A Governor or even a President spends his first term working for the second term.
When he, in the case of Governor gets the second term, he spends it working for transitioning to the Senate.
The President struggles with finding a protégée to hand over to, if he does not mull over a third term in contravention of the Constitution.
The Nigerian politician hugs political power like life support luggage and watches time running out.
Given the continuing violence in the North of Nigeria, President Muhammadu Buhari had sent Military Service Chiefs to his traumatised home state Katsina in the North West where bandits have ran amuck killing rural folk, plundering, and kidnapping for ransom.
It was upon their return to Abuja, that they faced a disappointed President Buhari and at a briefing immediately after, the National Security Adviser retired General Monguno addressed the Press and gave newspapers headlines that spoke the minds of the people.
Angst over failures in security had disturbed President Buhari and the nation was told that Buhari was of the view that their “best was not good enough”.
I do not imagine the faces with which the Service Chiefs left the President’s presence at the villa.
I put myself in their place and I feel as terribly embarrassed as they must have felt.
I also wonder what they discussed between them if they ever reviewed the President’s dissatisfaction with their failure to achieve his goals in the security situation.
Worse is that with the naturally dampened morale of our castigated service chiefs, insurgents could exploit a lapse to embarrass the nation even further.
Typically, a media altercation is now running between writers in favour of the Service Chiefs on one side, and the National Security Adviser on the other.

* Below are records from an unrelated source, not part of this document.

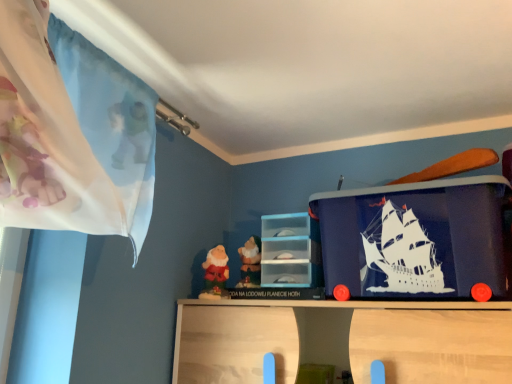
Where is `transparent plastic drawer at center`? The image size is (512, 384). transparent plastic drawer at center is located at coordinates click(x=291, y=251).

From a real-world perspective, is velvet red dwarf at center, which is counted as the 1th toy, starting from the left, positioned above or below matte plastic dwarf at center, marked as the second toy in a left-to-right arrangement?

velvet red dwarf at center, which is counted as the 1th toy, starting from the left, is below matte plastic dwarf at center, marked as the second toy in a left-to-right arrangement.

Is velvet red dwarf at center, which is counted as the 1th toy, starting from the left, spatially inside matte plastic dwarf at center, the 1th toy from the right, or outside of it?

velvet red dwarf at center, which is counted as the 1th toy, starting from the left, exists outside the volume of matte plastic dwarf at center, the 1th toy from the right.

Is point (200, 297) more distant than point (243, 261)?

No, it is in front of (243, 261).

What's the angular difference between velvet red dwarf at center, placed as the second toy when sorted from right to left, and matte plastic dwarf at center, the 1th toy from the right,'s facing directions?

There is a 26.7-degree angle between the facing directions of velvet red dwarf at center, placed as the second toy when sorted from right to left, and matte plastic dwarf at center, the 1th toy from the right.

Is velvet red dwarf at center, placed as the second toy when sorted from right to left, oriented away from transparent plastic drawer at center?

velvet red dwarf at center, placed as the second toy when sorted from right to left, is not turned away from transparent plastic drawer at center.

In the image, is velvet red dwarf at center, which is counted as the 1th toy, starting from the left, on the left side or the right side of transparent plastic drawer at center?

velvet red dwarf at center, which is counted as the 1th toy, starting from the left, is to the left of transparent plastic drawer at center.

Is the surface of velvet red dwarf at center, placed as the second toy when sorted from right to left, in direct contact with transparent plastic drawer at center?

No, velvet red dwarf at center, placed as the second toy when sorted from right to left, is not in contact with transparent plastic drawer at center.

From the image's perspective, which is below, velvet red dwarf at center, which is counted as the 1th toy, starting from the left, or transparent plastic drawer at center?

velvet red dwarf at center, which is counted as the 1th toy, starting from the left, appears lower in the image.

Is point (277, 228) closer to viewer compared to point (213, 272)?

That is False.

Is transparent plastic drawer at center beside velvet red dwarf at center, which is counted as the 1th toy, starting from the left?

transparent plastic drawer at center and velvet red dwarf at center, which is counted as the 1th toy, starting from the left, are clearly separated.

From the picture: Does transparent plastic drawer at center turn towards velvet red dwarf at center, which is counted as the 1th toy, starting from the left?

No.

Considering the positions of objects transparent plastic drawer at center and velvet red dwarf at center, which is counted as the 1th toy, starting from the left, in the image provided, who is more to the left, transparent plastic drawer at center or velvet red dwarf at center, which is counted as the 1th toy, starting from the left,?

From the viewer's perspective, velvet red dwarf at center, which is counted as the 1th toy, starting from the left, appears more on the left side.

Is matte plastic dwarf at center, the 1th toy from the right, turned away from velvet red dwarf at center, placed as the second toy when sorted from right to left?

No.

Is matte plastic dwarf at center, the 1th toy from the right, completely or partially outside of velvet red dwarf at center, which is counted as the 1th toy, starting from the left?

matte plastic dwarf at center, the 1th toy from the right, is positioned outside velvet red dwarf at center, which is counted as the 1th toy, starting from the left.

Based on their positions, is matte plastic dwarf at center, marked as the second toy in a left-to-right arrangement, located to the left or right of velvet red dwarf at center, placed as the second toy when sorted from right to left?

matte plastic dwarf at center, marked as the second toy in a left-to-right arrangement, is to the right of velvet red dwarf at center, placed as the second toy when sorted from right to left.

Which object is wider, matte plastic dwarf at center, the 1th toy from the right, or velvet red dwarf at center, placed as the second toy when sorted from right to left?

velvet red dwarf at center, placed as the second toy when sorted from right to left, is wider.

Can you confirm if matte plastic dwarf at center, marked as the second toy in a left-to-right arrangement, is smaller than transparent plastic drawer at center?

Yes, matte plastic dwarf at center, marked as the second toy in a left-to-right arrangement, is smaller than transparent plastic drawer at center.

Is matte plastic dwarf at center, the 1th toy from the right, facing away from transparent plastic drawer at center?

No, transparent plastic drawer at center is not at the back of matte plastic dwarf at center, the 1th toy from the right.

Between matte plastic dwarf at center, the 1th toy from the right, and transparent plastic drawer at center, which one has smaller width?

Meanwhile, Minister of Justice Malami drove a knife through the administration’s underbelly when he was reported to have written President Buhari levelling serious accusation against EFCC Executive Chairman Ibrahim Magu, alleging a squandering of funds recovered in the anti corruption fight.
For the Buhari Government confronted by its lowest rating, this is a daunting negative.
It is like killed demons are coming back to life at closing time. Bickering between public officers becoming public, just as embarrassing documents are leaked to the press are some of these demons.
APC Governors have met with the President.
The rocking vessel of state in turbulent waters was the discourse.
The buck stops at Buhari’s desk.
But as I write this piece, so far from the Presidential Villa, it is silence of the graveyard.